Words tend to hurt people way more than sticks or stones ever could.
How many times a day do you think about what you say?
My mom always told me growing up that I talked way too much and I somehow seemed to exceed my “word quota” just about every single day. I feel like that didn’t change until this summer.
I listened to a talk this summer that was all about using words wisely. It wasn’t your classic “If you have nothing nice to say, then don’t say anything.” It was much more true and helpful than that. It was,
“If you don’t have anything positive or helpful to say, then why are you wasting your breath?”
So, after this talk, I began to really focus on my words. And not just my words, but my thoughts. Honestly, it is the most exhausting thing I have ever tried. I noticed how negative I was. I noticed how malicious the words that left my mouth really were. I noticed how much murder I was committing in my thoughts and how little I was loving people and serving them with my words. Needless to say, it was absolutely discouraging.
So I embarked on this new adventure of censoring myself. Not because I have a filthy, profane mouth, but because it was time to grow up. No more snide remarks or unnecessary stupid jokes. Hear me, I love jokes, but the amount of unnecessary stupid ones that came from my mouth was just…..yeah, it was time to take it down a notch. I started realizing that I had no desire to leave a legacy of “the funny guy” or “the troll.” Neither of those things does much for the Kingdom. I want to be known as a man who speaks wisdom and positivity rather than the boy to whom the crowd looks for a quick laugh or smile that will, in the end, be useless and fleeting. Hear me out, though; I do not by any means want people to think I’m anti-fun. All I want is for people to expect higher of themselves and each other.
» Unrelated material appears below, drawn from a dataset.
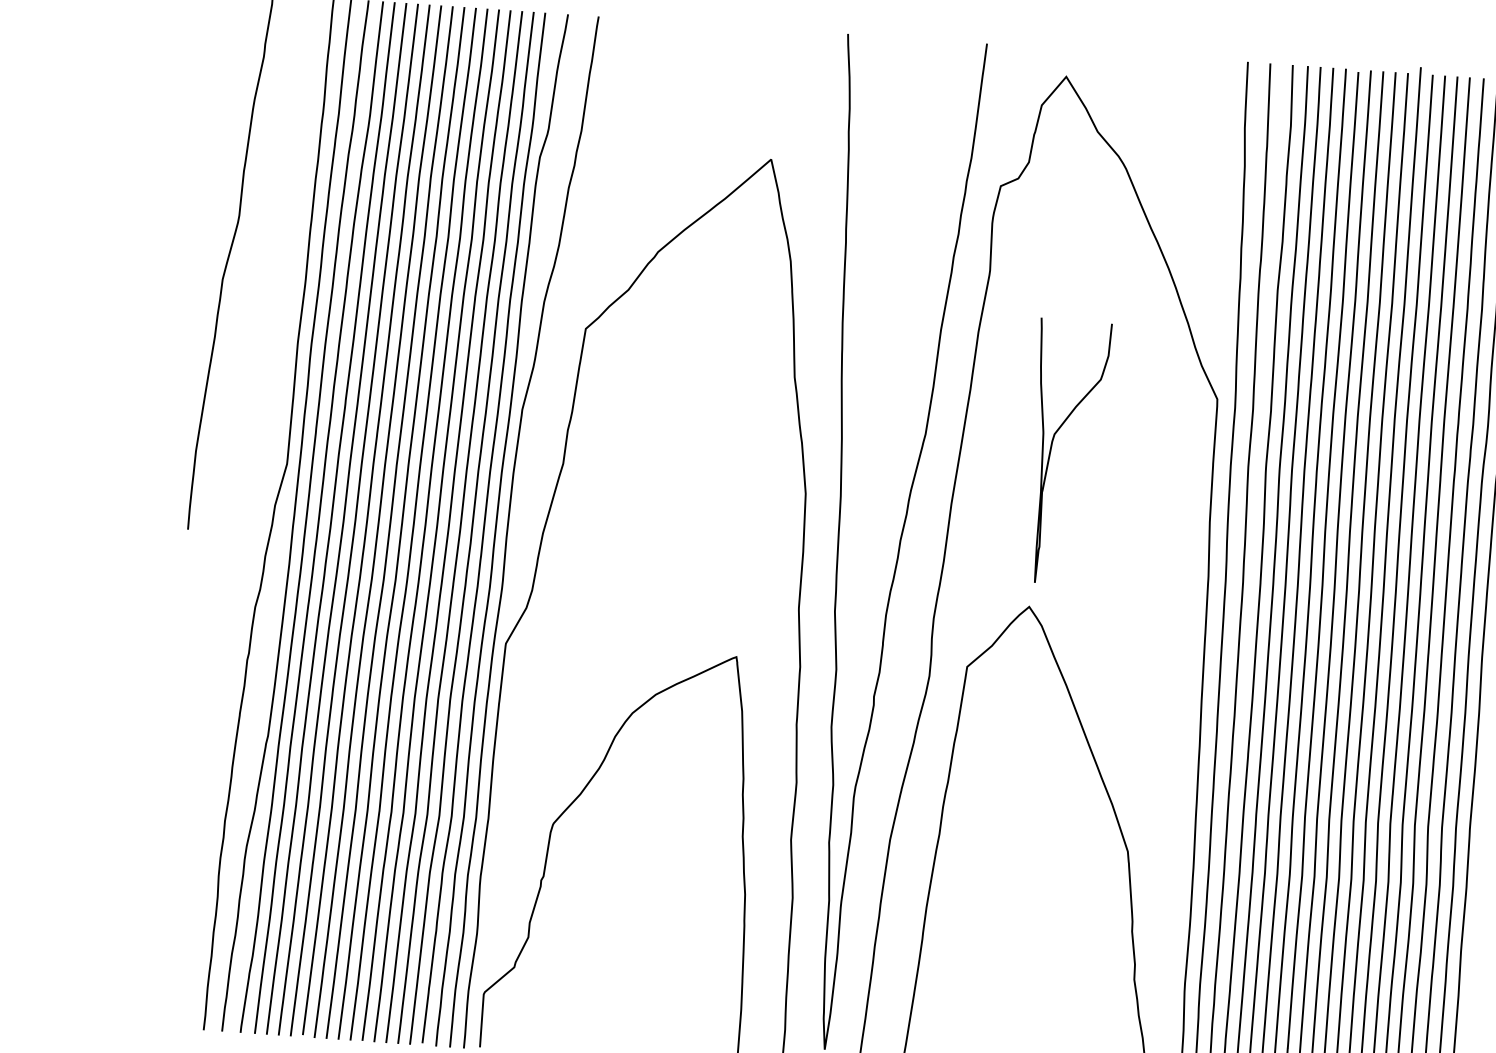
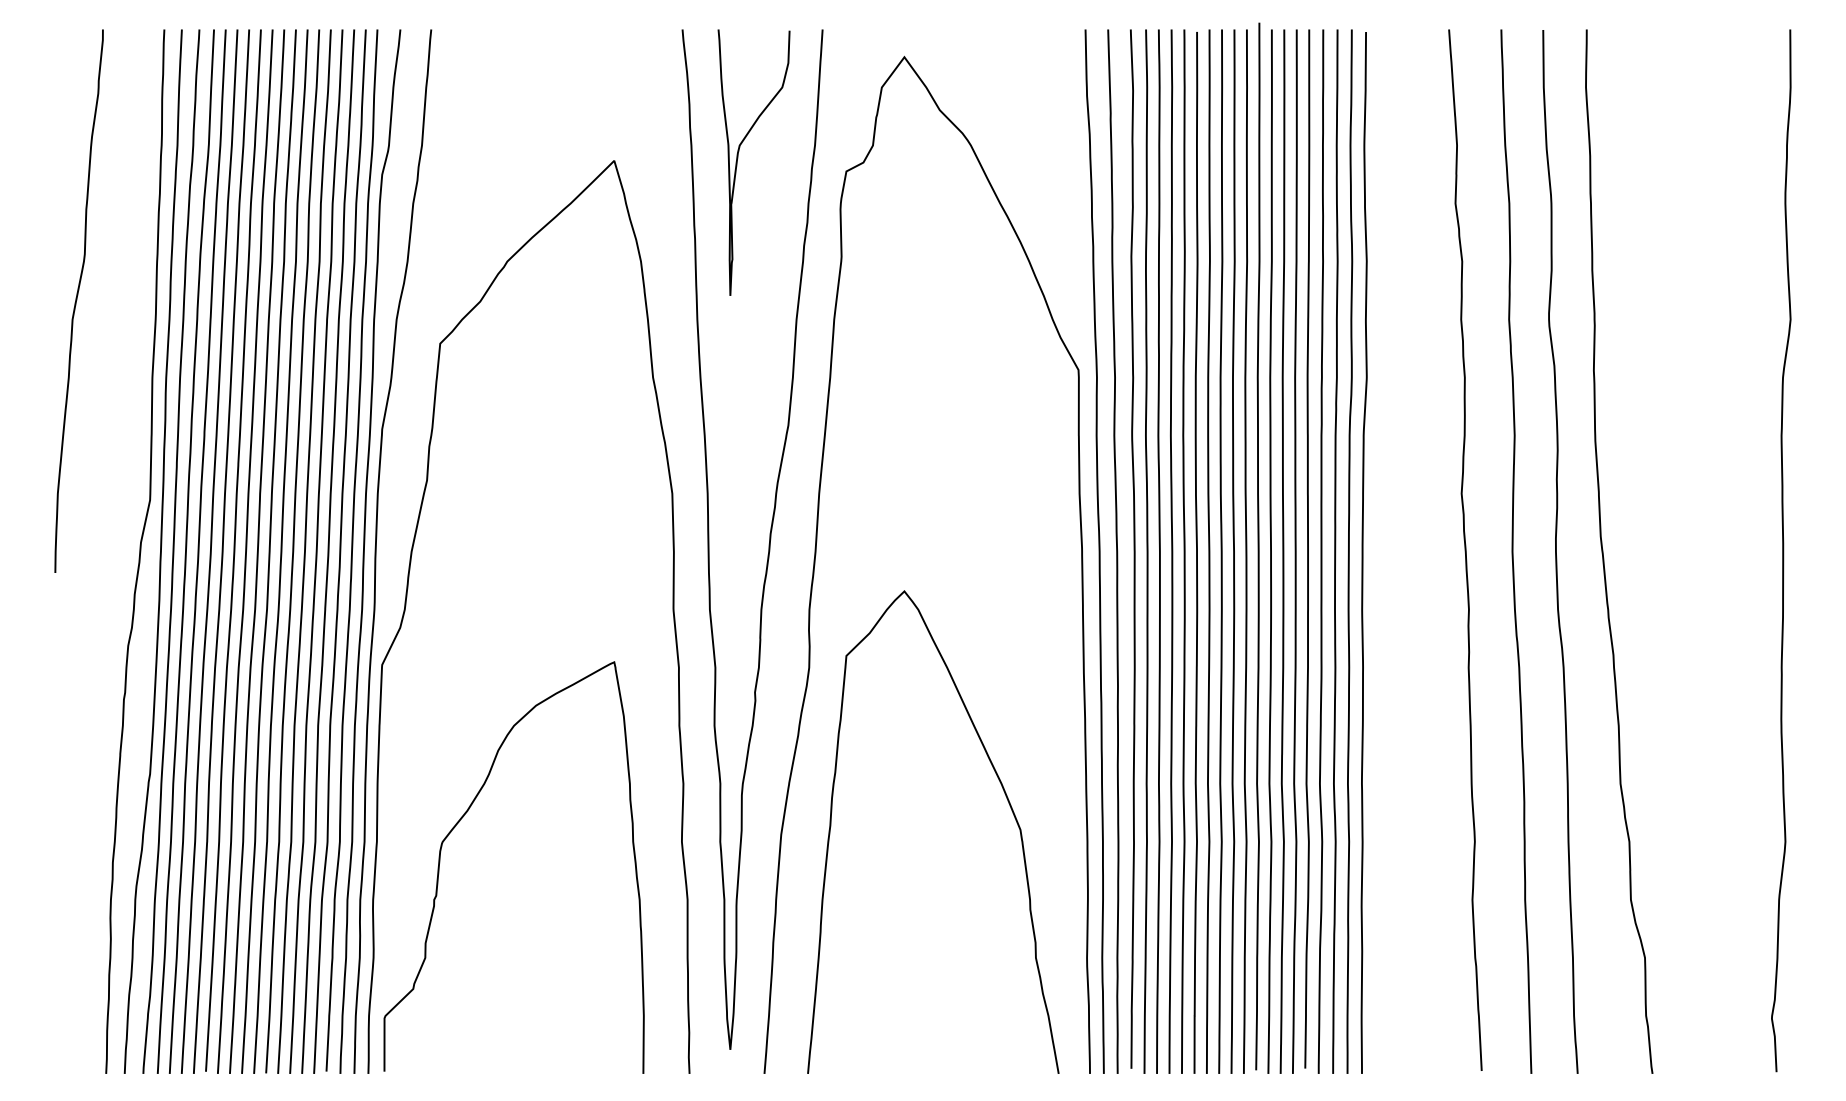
curve: (1052, 447) -> (738, 158), moved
So how exactly am I censoring myself?
Well, it all starts with me trying to just think before I speak. The process, I guess, starts with a thought; maybe it’s a comment, maybe it’s a funny (or not funny…) joke, maybe it’s a question. Then, I think “Is this beneficial?” Most of the time, I’ve found, the answer is no. It seems as though most of the things I have to say are either a complaint or a negative comment or just something stupid that does no one any good to hear. Sometimes are better than others. Some days are more positive than others. But I never expected an overnight mouth change. I knew it would be a process.
I guess the reason I feel so convicted about it is because not many other people do. And it’s not something that should just be my own personal conviction. I believe that the Bride of Christ is called to be more than just a bunch of complaining, gossiping, slanderers who end up showing people a mirror of themselves instead of Jesus.
It’s gonna be hard. It’s gonna be exhausting. You’re gonna hate the process; I still do. But, it’s so worth it knowing that you can speak life into someone just by saying something positive.
Be the difference.
Choose to put effort into your words.
Build people up, even if you aren’t talking about them.